La difesa dei medici
L’avvocato Vincenzo Fiume, che assiste il medico, imputato nel processo, contesta l’accusa e ritiene invece probabile un’assoluzione: “I compiuti accertamenti dibattimentali sapranno chiarire ogni dubbio ed equivoco bene evidenziato e rimasto insoluto nella fase preliminare circa natura e causa dell’evento” e spiega. “L’uso combinato del laser ablativo con l’acido tricìoroacetico risponde ad ordinarie pratiche professionali di chirurgia estetica, riconosciute ed approvate dalla comunità scientifica.
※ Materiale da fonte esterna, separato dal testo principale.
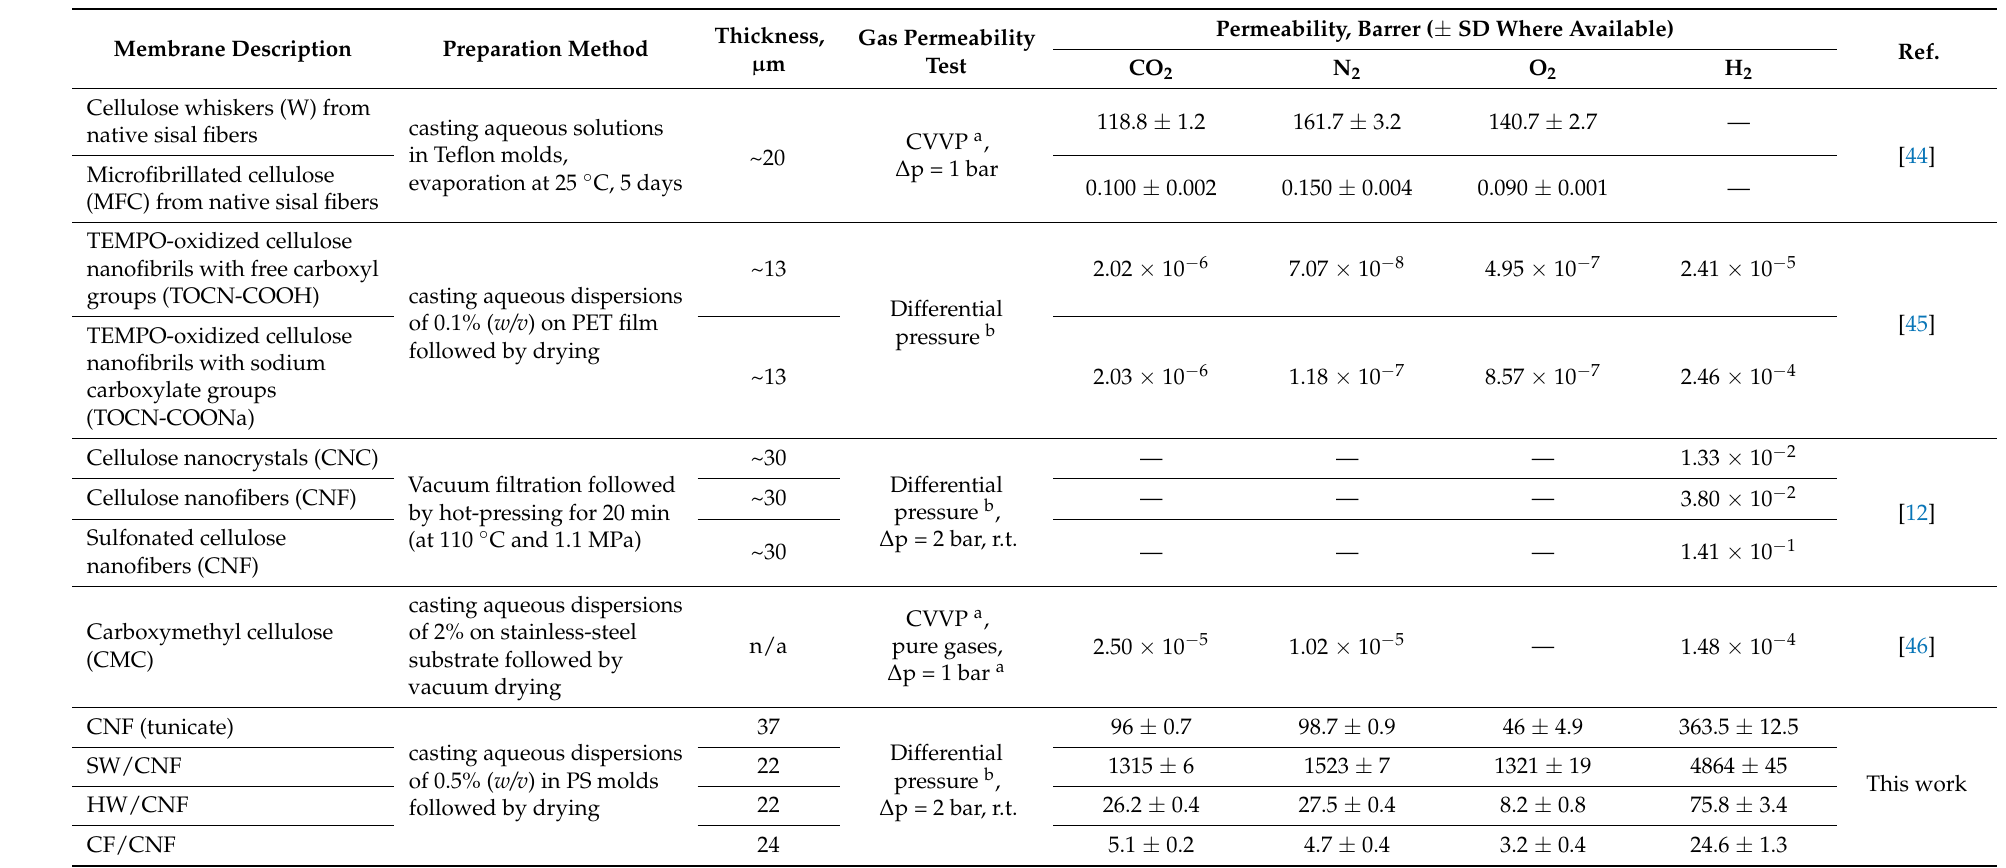
Table A1. Comparison of the gas permeability values of the developed lignin–CNF membranes with examples from the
Gli stessi consulenti del pm hanno peraltro certificato che le lesioni riscontrate rappresentano gli esiti di una ”complicanza infettiva”. L’infezione, specialmente se accompagnata da un comportamento imprudente e negligente del paziente, è una delle possibili complicanze di qualunque trattamento medico chirurgico, anche se minimamente invasivo, quale quello praticato. Della possibile evenienza la professoressa Belluomo era perfettamente edotta, per essere medico, e per avere debitamente sottoscritto apposito documento di prestazione di consenso informato all’intervento medico chirurgico. La causa ed il tempo della insorgenza della infezione e l’eventuale ascrivibilità alla colpa degli imputati costituiranno oggetto del processo”. L’esito del processo è reso incerto da un’altra circostanza: la stessa parte lesa, infatti, risulta rinviata a giudizio per aver dichiarato, al pm, che il chirurgo plastico aveva apposto una firma che non le apparteneva sotto il consenso informato riguardante intervento di laser peeling chimico e di dermo abrasione. Un particolare non da poco perché la valutazione delle responsabilità per il danno al viso ruoterà in buon parte introno a questo documento. Il secondo imputato – assistito dall’avvocato Fabrizio Rondino – è accusato di aver prescritto un antibiotico più blando rispetto all’infezione.